The Shakespeare Conference: SHK 14.043  Wednesday, 8 January 2003

[1]     From:   Claude Caspar <This email address is being protected from spambots. You need JavaScript enabled to view it.>
        Date:   Tuesday, 7 Jan 2003 09:51:35 -0500
        Subj:   Re: SHK 14.036 Re: Shakespeare and Marlowe

[2]     From:   Edmund Taft <This email address is being protected from spambots. You need JavaScript enabled to view it.>
        Date:   Tuesday, 07 Jan 2003 10:31:48 -0500
        Subj:   Shakespeare and Marlowe

[3]     From:   Joanne Gates <This email address is being protected from spambots. You need JavaScript enabled to view it.>
        Date:   Tuesday, 7 Jan 2003 17:00:52 -0600 (CST)
        Subj:   Shakespeare and Marlowe


[1]-----------------------------------------------------------------
From:           Claude Caspar <This email address is being protected from spambots. You need JavaScript enabled to view it.>
Date:           Tuesday, 7 Jan 2003 09:51:35 -0500
Subject: 14.036 Re: Shakespeare and Marlowe
Comment:        Re: SHK 14.036 Re: Shakespeare and Marlowe

Yes! Yet, the greatest question & mystery of our Swan abides: no one has
ever articulated how he, at one and the same time, is accessible to
every audience, both in age and sophistication, including every cast of
politics & creed, yet has yet to be "understood" by the most intelligent
minds, including all of us assembled here- we don't even know what he
did, let alone how he did it.  Bloom let's the secret out of the bag in
his recent book, by revealing that all we can really do is acknowledge
our own awe.

In preparing for "The Hours" I have been reading the diaries of
Shakespeare's sister, Virginia Woolf- anyone who reads the entry for
Sunday 13 April, (1930) will find a remarkable paragraph on the effects
of Shakespeare on a Shakespearian sensitivity, which ends:

"..Evidently the pliancy of his mind was so complete that he could
furbish out any train of thought; &, relaxing lets fall a shower of such
unregarded flowers. Why then should anyone else attempt to write.  This
is not 'writing' at all.  Indeed, I could say that Shre surpasses
literature altogether."

[2]-------------------------------------------------------------
From:           Edmund Taft <This email address is being protected from spambots. You need JavaScript enabled to view it.>
Date:           Tuesday, 07 Jan 2003 10:31:48 -0500
Subject:        Shakespeare and Marlowe

David Kathman wrote:

"I've had a spirited e-mail exchange with Mike Rubbo over the past few
days after someone forwarded him my comments on his film from this
list.  Although we have many profound disagreements, I think Mike is a
good guy who tried to be fair in his film, even though he didn't quite
succeed."

Same here. And I generally agree with David's conclusions in the last
sentence quoted above. Mike DOES appear to be a genuinely good guy.
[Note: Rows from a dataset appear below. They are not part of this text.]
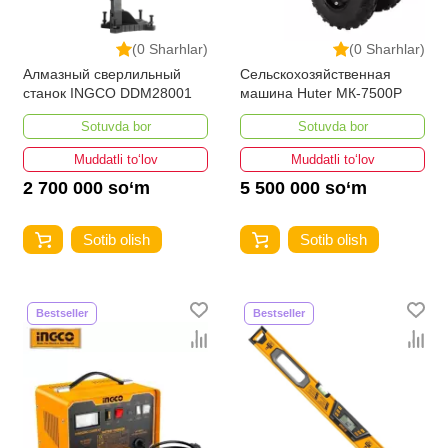
(0 Sharhlar)
(0 Sharhlar)
Алмазный сверлильный
Сельскохозяйственная
станок INGCO DDM28001
машина Huter МК-7500P
Sotuvda bor
Sotuvda bor
Muddatli to‘lov
Muddatli to‘lov
2 700 000 so‘m
5 500 000 so‘m
Sotib olish
Sotib olish
Bestseller
Bestseller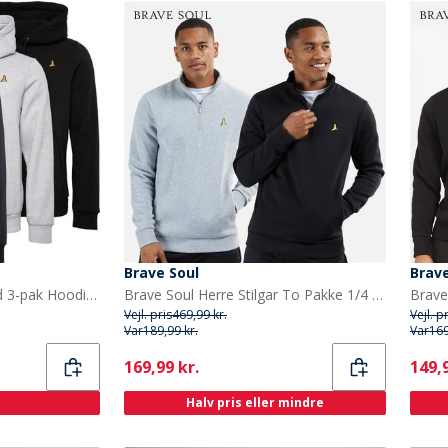
Brave Soul
Brave
Brave Soul Herre Howard 3-pak Hoodies Sort/Grå/Blå
Brave Soul Herre Stilgar To Pakke 1/4 Lynlås Sweatshirts Sort/Grå
Vejl. pris
469,99 kr.
Vejl. p
Var
189,99 kr.
Var
169
Current
Curr
169,99 kr.
149,9
Halv pris eller mindre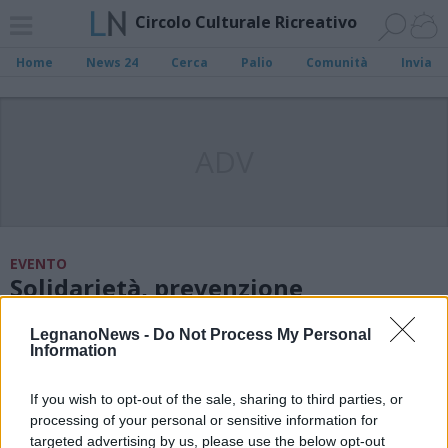
Circolo Culturale Ricreativo
Home
News 24
Cerca
Palio
Comunità
Invia
ADV
EVENTO
Solidarietà, prevenzione
oncologica e cultura: a Busto
Garolfo “Due anni in una sera”
LegnanoNews -
Do Not Process My Personal
Information
If you wish to opt-out of the sale, sharing to third parties, or
processing of your personal or sensitive information for
targeted advertising by us, please use the below opt-out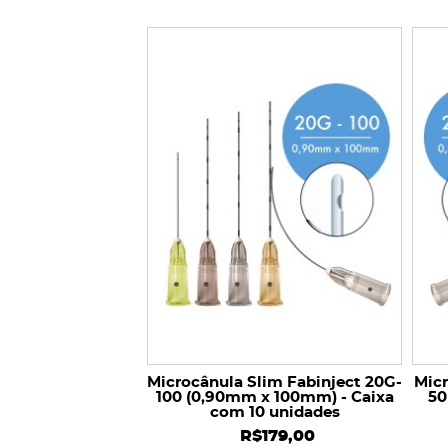
im Fabinject 21G-
x 70mm) - Caixa
 unidades
179,00
COMPRAR
Microcânula Slim Fabinject 20G-
Micr
100 (0,90mm x 100mm) - Caixa
50
com 10 unidades
R$179,00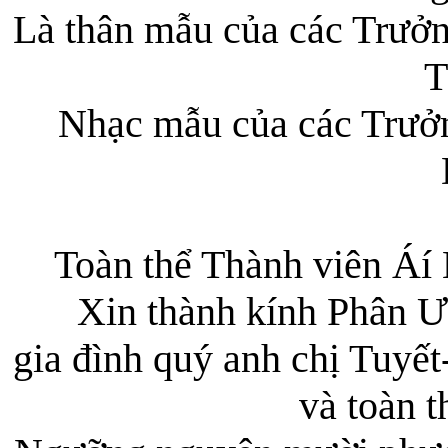
Là thân mẫu của các Trưởn
T
Nhạc mẫu của các Trưở
Toàn thể Thành viên Áí
Xin thành kính Phân Ư
gia đình quý anh chị Tuy
và toàn t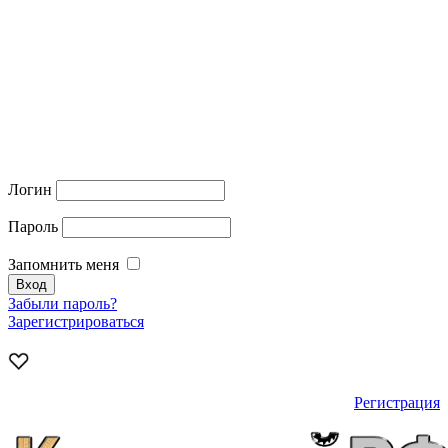
Логин
Пароль
Запомнить меня
Забыли пароль?
Зарегистрироваться
Регистрация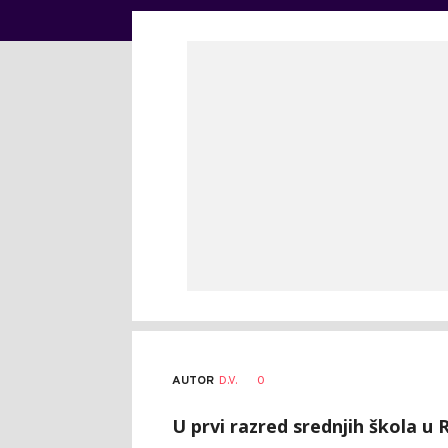
AUTOR
D.V.
0
U prvi razred srednjih škola u 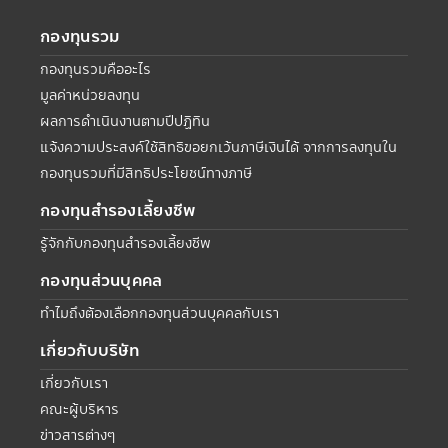
กองทุนรวม
กองทุนรวมคืออะไร
มูลค่าหน่วยลงทุน
ผลการดำเนินงานตามปีปฏิทิน
แจ้งความประสงค์ใช้สิทธิขอยกเว้นภาษีเงินได้ จากการลงทุนใน
กองทุนรวมที่มีสิทธิประโยชน์ทางภาษี
กองทุนสำรองเลี้ยงชีพ
รู้จักกับกองทุนสำรองเลี้ยงชีพ
กองทุนส่วนบุคคล
ทำไมถึงต้องเลือกกองทุนส่วนบุคคลกับเรา
เกี่ยวกับบริษัท
เกี่ยวกับเรา
คณะผู้บริหาร
ข่าวสารต่างๆ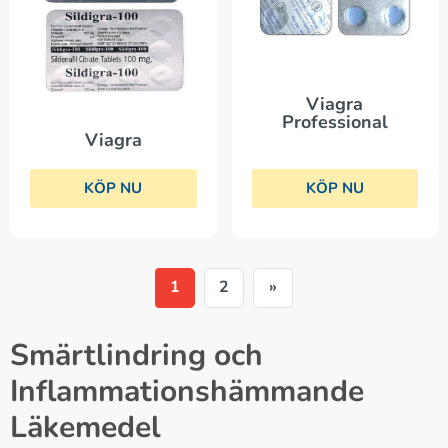
Viagra
Professional
Viagra
KÖP NU
KÖP NU
1
2
»
Smärtlindring och
Inflammationshämmande
Läkemedel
To
us, he seems caught up in an unfortunate obsession; to him, we are
unable to face where the facts really lead.

As hard as it is, maybe that's where we have to leave it. I'll just make
one last point: from my perspective, some of Mike's evidence suggests
that Shakespeare was a more complicated person than we might think.
Sure, he was "gentle" and had good manners. But he may have been the
prototype of the "romantic" author: a far different person in everyday
life than when up in his room, or at the local tavern, writing such
remarkable plays.

Some authors say a different self emerges under the pressure of
composition. I haven't a creative bone in my body, alas, but I believe
it could be so.

--Ed Taft

[3]-------------------------------------------------------------
From:           Joanne Gates <This email address is being protected from spambots. You need JavaScript enabled to view it.>
Date:           Tuesday, 7 Jan 2003 17:00:52 -0600 (CST)
Subject:        Shakespeare and Marlowe

Much Ado About Something was the subject of a long (3-part) review at
Salon.com, by Gavin McNett, dated March 2, 2002, who noted that it had
played at the Film Forum in New York for 2 weeks.  If the address does
not work, search for it at the article finder on Salon's main page.

http://archive.salon.com/ent/feature/2002/03/02/shakespeare/index.html

Alas, I was not in NY then and our PBS station did not carry it on the
night advertised.  I therefore cannot endorse McNett's enthusiasm.